Following in the footsteps of Prada Marfa – the roadside Prada “store” in Marfa, Texas constructed in 2005 and designed to resemble a Prada store, right down to the Fall/Winter 2005 collection shoes and handbags inside, which were selected and provided by Miuccia Prada – is the tiny Target “store” that has popped up along U.S. 90 in rural West Texas. Housed in a small cinderblock railroad building and featuring the unmistakable Target bullseye, the mini Target outpost – like Prada Marfa – is not operational.
Entitled, “Target Marathon,” after the town in which it is located, the new landmark – for which no one has yet to claim responsibility – is located some 60 miles away from Marfa. According to Target, the company is not connected to the recent pop up. A spokesman for the company told TFL, “Target does not have a store in Marathon, TX and has no affiliation with this.” (Note: The closest Target location is more than two hours northeast in Odessa).
The comparison to Prada Marfa proves an interesting one given the legal fight that its creators – Berlin-based artists Michael Elmgreen and Ingar Dragset – and Ballroom Marfa, the Texas-based non-profit art organization that oversees Prada Marfa, waged against the Texas Department of Transportation after the faux store/permanent installation was classified by the Texas Department of Transportation as an “illegal outdoor advertising sign" in September 2013.
Turns out, the Prada logo on the "store" was held to be in violation of the 1965 Highway Beautification Act, which prohibits advertising on unlicensed land bordering federal highway U.S. 90 and requires advertisers to have a permit. (The artists never obtained a permit because they "reject the idea that their installation is an advertisement," claiming: “There’s a difference between being commissioned by a company to do something for them and using their logo, and using their logo on your own.").
After nearly a year of deliberations between Ballroom Marfa and the Texas Department of Transportation, Ballroom Marfa obtained a lease for the privately-owned roadside land, allowing the site to be classified as a museum and thus, fall into a loophole in Texas state law. Veronica Beyer, a spokesman for the Texas Department of Transportation confirmed the news in September 2014, saying: “The site is now an art museum site and the building is their single art exhibit." Moreover, Beyer stated that any signage on the site may now be considered “on-premise” and does not require a permit under state law.

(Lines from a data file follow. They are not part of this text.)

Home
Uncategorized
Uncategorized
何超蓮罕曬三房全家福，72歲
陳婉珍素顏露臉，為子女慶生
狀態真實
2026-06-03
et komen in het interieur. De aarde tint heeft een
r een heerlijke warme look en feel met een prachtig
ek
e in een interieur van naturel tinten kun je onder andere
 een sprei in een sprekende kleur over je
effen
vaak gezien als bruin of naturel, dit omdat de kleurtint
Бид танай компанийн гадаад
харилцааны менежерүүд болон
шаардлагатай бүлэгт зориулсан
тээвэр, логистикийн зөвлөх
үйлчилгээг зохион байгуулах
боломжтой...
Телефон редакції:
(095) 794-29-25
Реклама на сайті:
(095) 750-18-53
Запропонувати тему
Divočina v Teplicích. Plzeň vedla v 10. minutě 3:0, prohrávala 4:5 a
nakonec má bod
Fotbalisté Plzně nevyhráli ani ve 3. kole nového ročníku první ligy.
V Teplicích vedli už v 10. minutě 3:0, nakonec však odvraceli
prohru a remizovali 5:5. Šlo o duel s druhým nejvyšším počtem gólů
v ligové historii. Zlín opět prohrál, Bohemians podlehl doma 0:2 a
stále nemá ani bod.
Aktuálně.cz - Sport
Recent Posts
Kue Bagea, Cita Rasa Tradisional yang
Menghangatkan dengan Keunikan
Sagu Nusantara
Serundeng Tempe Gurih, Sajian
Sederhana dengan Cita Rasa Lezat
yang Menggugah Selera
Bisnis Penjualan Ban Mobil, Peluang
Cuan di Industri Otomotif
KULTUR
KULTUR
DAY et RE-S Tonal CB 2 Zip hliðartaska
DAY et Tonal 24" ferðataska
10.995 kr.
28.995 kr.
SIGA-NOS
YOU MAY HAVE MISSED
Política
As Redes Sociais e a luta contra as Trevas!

Prada Marfa was dealt a much more favorable hand than Playboy Enterprises, which erected its own installation on the same highway in 2013, just a mile northwest of Marfa. The Playboy installation consisted of a 1972 Dodge Charger on top of a box in front of a forty-foot neon Playboy bunny sign, and was designed by the artist Richard Phillips for Playboy (and was paid for by Playboy). The Texas Department of Transportation subsequently ordered Playboy to remove its sign, giving the Beverly Hill-based global media and lifestyle company a month to disassemble it.
It is currently unclear as to whether the mini Target will be subject to a similar legal battle. As of now, it seems to be out of danger.